Eighty percent of Americans now say Wall Street benefited more from the bailout of the financial industry than the average U.S. taxpayer.
Only eight percent of adults say the taxpayer benefited more, according to a new Rasmussen Reports national telephone survey. Twelve percent are not sure.
This marks a notable increase in skepticism from October when 63 percent saw Wall Street as the chief beneficiary as the first bailout of the financial industry was working its way through Congress. In February when the Obama administration announced another bank bailout plan, 67 percent said Wall Street would benefit more than taxpayers.
Goldman Sachs, one of the Wall Street recipients of a bailout, repaid that money in June. The firm, which also has benefited from cheap government financing, is now reporting a record profit for the last quarter and has announced plans for billions in employee bonuses. Forty-one percent say Goldman Sachs’ record profit makes them less supportive of the federal bailout of the financial industry while only 16 percent say it makes them more supportive.
Thirty-eight percent say the company’s report of record profits has had no impact on their views.
The federal government still owns Goldman Sachs stock it received as part of the bailout plan, but the company now wants to buy it back. However, 51 percent of Americans think it’s a better idea to give the stock to U.S. taxpayers. Thirty-five percent say the government should sell the stock back to Goldman Sachs. Fourteen percent are undecided.
Fifty-seven percent of Americans continue to believe it was a bad idea for the federal government to provide billions of taxpayer dollars in bailout funding for banks and other financial institutions.
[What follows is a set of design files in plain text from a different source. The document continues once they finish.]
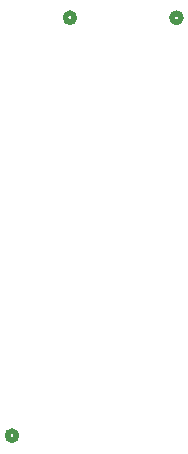
<source format=gbr>
%TF.GenerationSoftware,Altium Limited,Altium Designer,25.8.1 (18)*%
G04 Layer_Color=32896*
%FSLAX45Y45*%
%MOMM*%
%TF.SameCoordinates,1B6F2BE7-5339-4887-9720-52C865558AB3*%
%TF.FilePolarity,Positive*%
%TF.FileFunction,Legend,Bot*%
%TF.Part,Single*%
G01*
G75*
%TA.AperFunction,NonConductor*%
%ADD35C,0.50800*%
D35*
X11112500Y10761980D02*
G03*
X11112500Y10838180I0J38100D01*
G01*
D02*
G03*
X11112500Y10761980I0J-38100D01*
G01*
X12466320Y14338300D02*
G03*
X12542520Y14338300I38100J0D01*
G01*
D02*
G03*
X12466320Y14338300I-38100J0D01*
G01*
X11564620D02*
G03*
X11640820Y14338300I38100J0D01*
G01*
D02*
G03*
X11564620Y14338300I-38100J0D01*
G01*
%TF.MD5,a1682d4082ab161485e259a8062085df*%
M02*

</source>
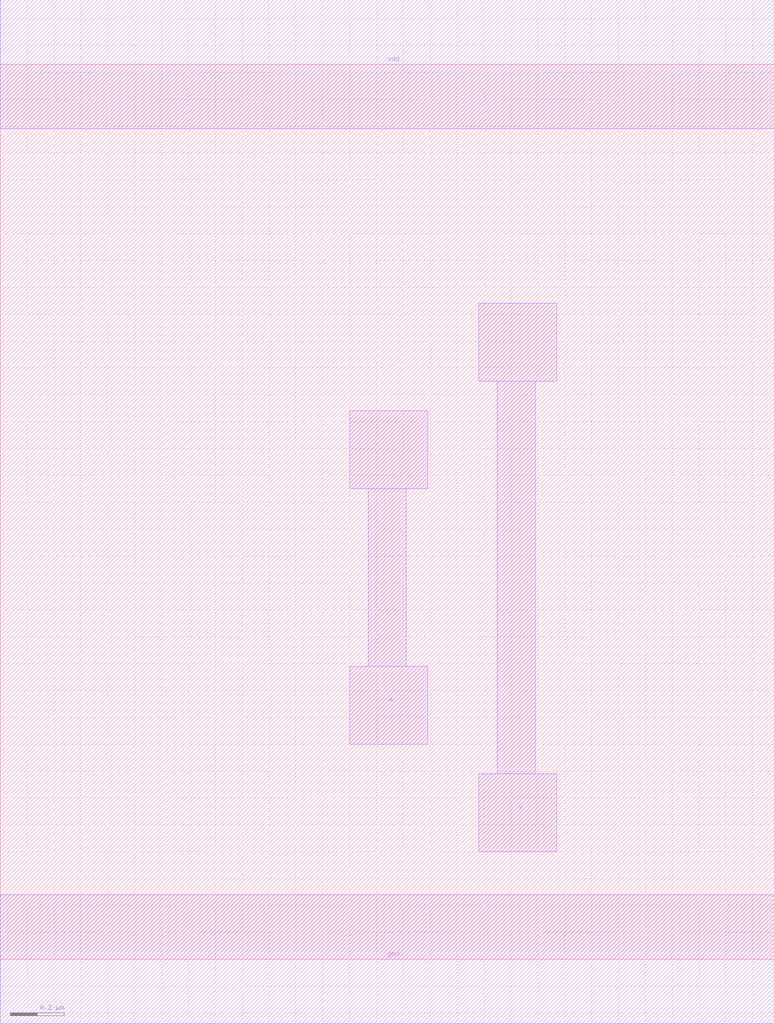
<source format=lef>
VERSION 5.7 ;
  NOWIREEXTENSIONATPIN ON ;
  DIVIDERCHAR "/" ;
  BUSBITCHARS "[]" ;
MACRO INVX1
  CLASS CORE ;
  FOREIGN INVX1 ;
  ORIGIN 0.000 0.000 ;
  SIZE 2.880 BY 3.330 ;
  SYMMETRY X Y R90 ;
  SITE unithd ;
  PIN vdd
    DIRECTION INOUT ;
    USE POWER ;
    SHAPE ABUTMENT ;
    PORT
      LAYER met1 ;
        RECT 0.000 3.090 2.880 3.570 ;
    END
  END vdd
  PIN gnd
    DIRECTION INOUT ;
    USE GROUND ;
    SHAPE ABUTMENT ;
    PORT
      LAYER met1 ;
        RECT 0.000 -0.240 2.880 0.240 ;
    END
  END gnd
  PIN Y
    DIRECTION INOUT ;
    USE SIGNAL ;
    SHAPE ABUTMENT ;
    PORT
      LAYER met1 ;
        RECT 1.780 2.150 2.070 2.440 ;
        RECT 1.850 0.690 1.990 2.150 ;
        RECT 1.780 0.400 2.070 0.690 ;
    END
  END Y
  PIN A
    DIRECTION INOUT ;
    USE SIGNAL ;
    SHAPE ABUTMENT ;
    PORT
      LAYER met1 ;
        RECT 1.300 1.750 1.590 2.040 ;
        RECT 1.370 1.090 1.510 1.750 ;
        RECT 1.300 0.800 1.590 1.090 ;
    END
  END A
END INVX1
END LIBRARY


</source>
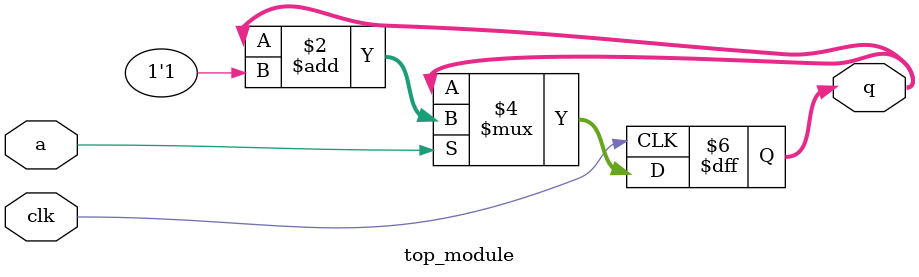
<source format=sv>
module top_module (
	input clk,
	input a, 
	output reg [2:0] q
);
	always @(posedge clk) begin
		if (a)
			q <= q + 1'b1;
		else
			q <= q;
	end
endmodule

</source>
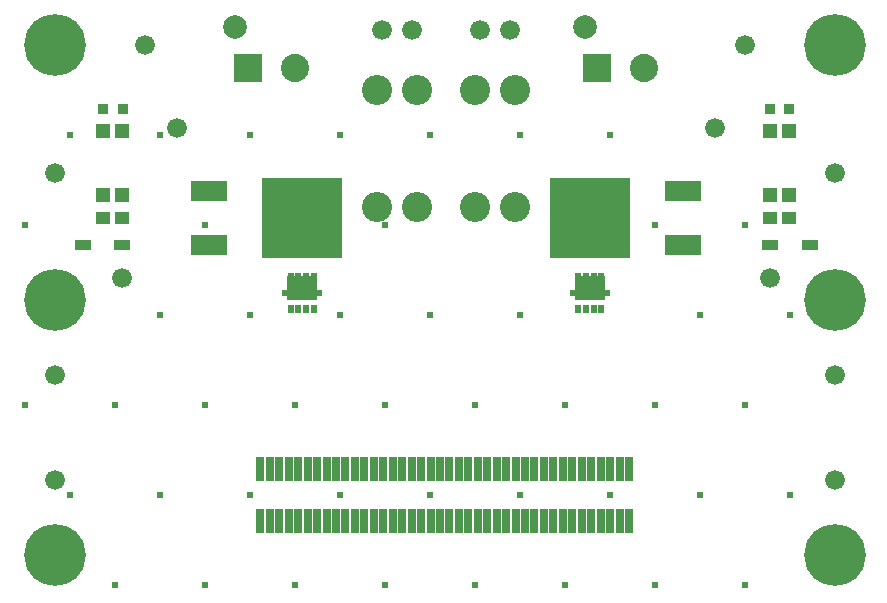
<source format=gts>
G04*
G04 #@! TF.GenerationSoftware,Altium Limited,Altium Designer,24.2.2 (26)*
G04*
G04 Layer_Color=8388736*
%FSLAX44Y44*%
%MOMM*%
G71*
G04*
G04 #@! TF.SameCoordinates,D0D0D645-F3CD-4B60-A7FA-FB90DE8E9CDF*
G04*
G04*
G04 #@! TF.FilePolarity,Negative*
G04*
G01*
G75*
%ADD24R,0.6500X2.1500*%
%ADD25R,6.8500X6.8500*%
%ADD26R,3.1500X1.7500*%
%ADD27R,0.5000X0.6500*%
%ADD28R,0.5300X0.5800*%
%ADD29R,2.6000X2.1300*%
%ADD30R,0.5500X0.4500*%
%ADD31R,1.1500X1.1000*%
%ADD32R,1.2000X1.1500*%
%ADD33R,1.3600X0.8800*%
%ADD34R,0.9500X0.9500*%
%ADD35C,2.5500*%
%ADD36C,1.6740*%
%ADD37C,2.0100*%
%ADD38R,2.3900X2.3900*%
%ADD39C,2.3900*%
%ADD40C,5.2300*%
%ADD41C,0.6072*%
D24*
X-156000Y-251050D02*
D03*
Y-295050D02*
D03*
X-148000Y-251050D02*
D03*
Y-295050D02*
D03*
X-140000Y-251050D02*
D03*
Y-295050D02*
D03*
X-132000Y-251050D02*
D03*
Y-295050D02*
D03*
X-124000Y-251050D02*
D03*
Y-295050D02*
D03*
X-116000Y-251050D02*
D03*
Y-295050D02*
D03*
X-108000Y-251050D02*
D03*
Y-295050D02*
D03*
X-100000Y-251050D02*
D03*
Y-295050D02*
D03*
X-92000Y-251050D02*
D03*
Y-295050D02*
D03*
X-84000Y-251050D02*
D03*
Y-295050D02*
D03*
X-76000Y-251050D02*
D03*
Y-295050D02*
D03*
X-68000Y-251050D02*
D03*
Y-295050D02*
D03*
X-60000Y-251050D02*
D03*
Y-295050D02*
D03*
X-52000Y-251050D02*
D03*
Y-295050D02*
D03*
X-44000Y-251050D02*
D03*
Y-295050D02*
D03*
X-36000Y-251050D02*
D03*
Y-295050D02*
D03*
X-28000Y-251050D02*
D03*
Y-295050D02*
D03*
X-20000Y-251050D02*
D03*
Y-295050D02*
D03*
X-12000Y-251050D02*
D03*
Y-295050D02*
D03*
X-4000Y-251050D02*
D03*
Y-295050D02*
D03*
X4000Y-251050D02*
D03*
Y-295050D02*
D03*
X12000Y-251050D02*
D03*
Y-295050D02*
D03*
X20000Y-251050D02*
D03*
Y-295050D02*
D03*
X28000Y-251050D02*
D03*
Y-295050D02*
D03*
X36000Y-251050D02*
D03*
Y-295050D02*
D03*
X44000Y-251050D02*
D03*
Y-295050D02*
D03*
X52000Y-251050D02*
D03*
Y-295050D02*
D03*
X60000Y-251050D02*
D03*
Y-295050D02*
D03*
X68000Y-251050D02*
D03*
Y-295050D02*
D03*
X76000Y-251050D02*
D03*
Y-295050D02*
D03*
X84000Y-251050D02*
D03*
Y-295050D02*
D03*
X92000Y-251050D02*
D03*
Y-295050D02*
D03*
X100000Y-251050D02*
D03*
Y-295050D02*
D03*
X108000Y-251050D02*
D03*
Y-295050D02*
D03*
X116000Y-251050D02*
D03*
Y-295050D02*
D03*
X124000Y-251050D02*
D03*
Y-295050D02*
D03*
X132000Y-251050D02*
D03*
Y-295050D02*
D03*
X140000Y-251050D02*
D03*
Y-295050D02*
D03*
X148000Y-251050D02*
D03*
Y-295050D02*
D03*
X156000Y-251050D02*
D03*
Y-295050D02*
D03*
D25*
X-120650Y-38100D02*
D03*
X122900D02*
D03*
D26*
X-199150Y-60960D02*
D03*
Y-15240D02*
D03*
X201400Y-15240D02*
D03*
Y-60960D02*
D03*
D27*
X119650Y-115600D02*
D03*
X126150D02*
D03*
X113150D02*
D03*
X132650D02*
D03*
X-123900D02*
D03*
X-117400D02*
D03*
X-130400D02*
D03*
X-110900D02*
D03*
D28*
X108750Y-101600D02*
D03*
X137050D02*
D03*
X-134800D02*
D03*
X-106500D02*
D03*
D29*
X122900Y-98000D02*
D03*
X-120650D02*
D03*
D30*
X119650Y-86600D02*
D03*
X113150D02*
D03*
X126150D02*
D03*
X132650D02*
D03*
X-123900Y-86600D02*
D03*
X-130400D02*
D03*
X-117400D02*
D03*
X-110900D02*
D03*
D31*
X291300Y-38100D02*
D03*
X275300D02*
D03*
X-289050D02*
D03*
X-273050D02*
D03*
D32*
X291300Y-19050D02*
D03*
X275300D02*
D03*
X-289050D02*
D03*
X-273050D02*
D03*
X-273300Y34925D02*
D03*
X-289300D02*
D03*
X275300Y35200D02*
D03*
X291300D02*
D03*
D33*
X308900Y-60960D02*
D03*
X275300D02*
D03*
X-306650D02*
D03*
X-273050D02*
D03*
D34*
X-272800Y53975D02*
D03*
X-289300D02*
D03*
X275300D02*
D03*
X291800D02*
D03*
D35*
X59400Y69850D02*
D03*
X25400D02*
D03*
X59400Y-29350D02*
D03*
X25400D02*
D03*
X-57150D02*
D03*
X-23150Y-29350D02*
D03*
X-57150Y69850D02*
D03*
X-23150Y69850D02*
D03*
D36*
X-273050Y-88900D02*
D03*
X275300D02*
D03*
X29700Y120650D02*
D03*
X55100D02*
D03*
X-52850Y120650D02*
D03*
X-27450D02*
D03*
X228600Y38100D02*
D03*
X-226350D02*
D03*
X254000Y107950D02*
D03*
X-254000D02*
D03*
X-330200Y-260350D02*
D03*
X330200Y0D02*
D03*
X-330200D02*
D03*
Y-171450D02*
D03*
X330200Y-260350D02*
D03*
Y-171450D02*
D03*
D37*
X118450Y122900D02*
D03*
X-177400D02*
D03*
D38*
X129250Y88900D02*
D03*
X-166600D02*
D03*
D39*
X168850D02*
D03*
X-127000D02*
D03*
D40*
X330200Y107950D02*
D03*
X-330200D02*
D03*
Y-107950D02*
D03*
Y-323850D02*
D03*
X330200D02*
D03*
Y-107950D02*
D03*
D41*
X254000Y-44450D02*
D03*
X292100Y-120650D02*
D03*
X254000Y-196850D02*
D03*
X292100Y-273050D02*
D03*
X254000Y-349250D02*
D03*
X177800Y-44450D02*
D03*
X215900Y-120650D02*
D03*
X177800Y-196850D02*
D03*
X215900Y-273050D02*
D03*
X177800Y-349250D02*
D03*
X139700Y31750D02*
D03*
X101600Y-196850D02*
D03*
X139700Y-273050D02*
D03*
X101600Y-349250D02*
D03*
X63500Y31750D02*
D03*
Y-120650D02*
D03*
X25400Y-196850D02*
D03*
X63500Y-273050D02*
D03*
X25400Y-349250D02*
D03*
X-12700Y31750D02*
D03*
X-50800Y-44450D02*
D03*
X-12700Y-120650D02*
D03*
X-50800Y-196850D02*
D03*
X-12700Y-273050D02*
D03*
X-50800Y-349250D02*
D03*
X-88900Y31750D02*
D03*
Y-120650D02*
D03*
X-127000Y-196850D02*
D03*
X-88900Y-273050D02*
D03*
X-127000Y-349250D02*
D03*
X-165100Y31750D02*
D03*
X-203200Y-44450D02*
D03*
X-165100Y-120650D02*
D03*
X-203200Y-196850D02*
D03*
X-165100Y-273050D02*
D03*
X-203200Y-349250D02*
D03*
X-241300Y31750D02*
D03*
Y-120650D02*
D03*
X-279400Y-196850D02*
D03*
X-241300Y-273050D02*
D03*
X-279400Y-349250D02*
D03*
X-317500Y31750D02*
D03*
X-355600Y-44450D02*
D03*
Y-196850D02*
D03*
X-317500Y-273050D02*
D03*
M02*

</source>
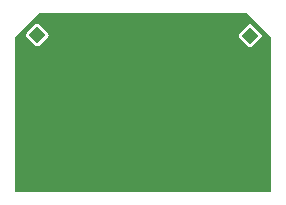
<source format=gbr>
%TF.GenerationSoftware,KiCad,Pcbnew,7.0.6*%
%TF.CreationDate,2023-09-26T13:20:30-07:00*%
%TF.ProjectId,snes_trigger_membranes,736e6573-5f74-4726-9967-6765725f6d65,rev?*%
%TF.SameCoordinates,Original*%
%TF.FileFunction,Copper,L2,Bot*%
%TF.FilePolarity,Positive*%
%FSLAX46Y46*%
G04 Gerber Fmt 4.6, Leading zero omitted, Abs format (unit mm)*
G04 Created by KiCad (PCBNEW 7.0.6) date 2023-09-26 13:20:30*
%MOMM*%
%LPD*%
G01*
G04 APERTURE LIST*
G04 Aperture macros list*
%AMRotRect*
0 Rectangle, with rotation*
0 The origin of the aperture is its center*
0 $1 length*
0 $2 width*
0 $3 Rotation angle, in degrees counterclockwise*
0 Add horizontal line*
21,1,$1,$2,0,0,$3*%
G04 Aperture macros list end*
%TA.AperFunction,ComponentPad*%
%ADD10RotRect,1.000000X1.000000X45.000000*%
%TD*%
%TA.AperFunction,ComponentPad*%
%ADD11RotRect,1.000000X1.000000X315.000000*%
%TD*%
G04 APERTURE END LIST*
D10*
%TO.P,J1,1,Pin_1*%
%TO.N,Net-(J1-Pin_1)*%
X53797200Y-18592800D03*
%TD*%
D11*
%TO.P,J2,1,Pin_1*%
%TO.N,Net-(J2-Pin_1)*%
X71831200Y-18643600D03*
%TD*%
%TA.AperFunction,NonConductor*%
G36*
X71643469Y-16784185D02*
G01*
X71664111Y-16800819D01*
X73591181Y-18727888D01*
X73624666Y-18789211D01*
X73627500Y-18815569D01*
X73627500Y-31739500D01*
X73607815Y-31806539D01*
X73555011Y-31852294D01*
X73503500Y-31863500D01*
X52052963Y-31863500D01*
X51985924Y-31843815D01*
X51940169Y-31791011D01*
X51928963Y-31739500D01*
X51928963Y-18815568D01*
X51948648Y-18748529D01*
X51965277Y-18727892D01*
X52100367Y-18592802D01*
X52834685Y-18592802D01*
X52854125Y-18690539D01*
X52854126Y-18690541D01*
X52878937Y-18727671D01*
X52895516Y-18752483D01*
X52895519Y-18752486D01*
X52895522Y-18752490D01*
X53637510Y-19494478D01*
X53637513Y-19494480D01*
X53637517Y-19494484D01*
X53674647Y-19519294D01*
X53699458Y-19535873D01*
X53699460Y-19535874D01*
X53797198Y-19555315D01*
X53797200Y-19555315D01*
X53797202Y-19555315D01*
X53894939Y-19535874D01*
X53894941Y-19535873D01*
X53894941Y-19535872D01*
X53956883Y-19494484D01*
X54698884Y-18752483D01*
X54740273Y-18690541D01*
X54740274Y-18690539D01*
X54749610Y-18643602D01*
X70868685Y-18643602D01*
X70888125Y-18741339D01*
X70888126Y-18741341D01*
X70912937Y-18778471D01*
X70929516Y-18803283D01*
X70929519Y-18803286D01*
X70929522Y-18803290D01*
X71671510Y-19545278D01*
X71671513Y-19545280D01*
X71671517Y-19545284D01*
X71708647Y-19570094D01*
X71733458Y-19586673D01*
X71733460Y-19586674D01*
X71831198Y-19606115D01*
X71831200Y-19606115D01*
X71831202Y-19606115D01*
X71928939Y-19586674D01*
X71928941Y-19586673D01*
X71990883Y-19545284D01*
X72732884Y-18803283D01*
X72774273Y-18741341D01*
X72774274Y-18741339D01*
X72793715Y-18643602D01*
X72793715Y-18643597D01*
X72774274Y-18545860D01*
X72774273Y-18545858D01*
X72757694Y-18521047D01*
X72732884Y-18483917D01*
X72732880Y-18483913D01*
X72732877Y-18483909D01*
X71990890Y-17741922D01*
X71990886Y-17741919D01*
X71990883Y-17741916D01*
X71966071Y-17725337D01*
X71928941Y-17700526D01*
X71928939Y-17700525D01*
X71831202Y-17681085D01*
X71831198Y-17681085D01*
X71733460Y-17700525D01*
X71733458Y-17700526D01*
X71671517Y-17741916D01*
X71671509Y-17741922D01*
X70929522Y-18483909D01*
X70929516Y-18483917D01*
X70888126Y-18545858D01*
X70888125Y-18545860D01*
X70868685Y-18643597D01*
X70868685Y-18643602D01*
X54749610Y-18643602D01*
X54759715Y-18592802D01*
X54759715Y-18592797D01*
X54740274Y-18495060D01*
X54740273Y-18495058D01*
X54723694Y-18470247D01*
X54698884Y-18433117D01*
X54698880Y-18433113D01*
X54698878Y-18433110D01*
X53956890Y-17691122D01*
X53956886Y-17691119D01*
X53956883Y-17691116D01*
X53932071Y-17674537D01*
X53894941Y-17649726D01*
X53894939Y-17649725D01*
X53797202Y-17630285D01*
X53797198Y-17630285D01*
X53699460Y-17649725D01*
X53699458Y-17649726D01*
X53637517Y-17691116D01*
X53637509Y-17691122D01*
X52895522Y-18433109D01*
X52895516Y-18433117D01*
X52854126Y-18495058D01*
X52854125Y-18495060D01*
X52834685Y-18592797D01*
X52834685Y-18592802D01*
X52100367Y-18592802D01*
X53892351Y-16800819D01*
X53953674Y-16767334D01*
X53980032Y-16764500D01*
X71576430Y-16764500D01*
X71643469Y-16784185D01*
G37*
%TD.AperFunction*%
M02*

</source>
Twenty-six percent disagree and say the bailouts were a good idea, and 17 percent are undecided.
This opposition has been consistent since a government bailout for the financial industry was first proposed last September.
There is little partisan disagreement that Wall Street benefited more than the average taxpayer, but that consensus breaks down over support for the bailout itself.
Seventy-two percent of Republicans and 65 percent of adults not affiliated with either major political party say the bailout funding for banks and other financial institutions was a bad idea. But Democrats are evenly divided over the question.
Similarly, all three groups are closely divided over whether Goldman Sachs’ record profit makes them less supportive of the bailout or has no impact on their view of it.
But while 50 percent of Republicans say the government should sell its stock in Goldman Sachs back to the company, 58 percent of Democrats and 53 percent of unaffiliateds say the stock should be given to taxpayers.
If a company receives a bailout to stay in business and has yet to pay it back, 67 percent of Americans say the government should regulate executive pay and bonuses. If a company repays its bailout funds, 61 percent say the government should not regulate its executive compensation.
President Obama last month announced a major expansion of government regulatory controls over the financial industry to prevent a repeat of last fall’s economic meltdown. Forty-seven percent of Americans oppose more regulation of the U.S. financial system, but 33 percent favor it.
In a survey in April, 48 percent of Americans were at least somewhat confident in the stability of the U.S. banking system, while 46 percent were not very or not at all confident. In July of last year, 68 percent were confident in the banking system’s stability.
Sixty-eight percent of Americans believe most of the taxpayer money given out as bailouts went to the very people who created the country’s current economic crisis.
This is explained in part by the finding that 70 percent of U.S. voters believe that big business and big government generally work together against the interests of investors and consumers.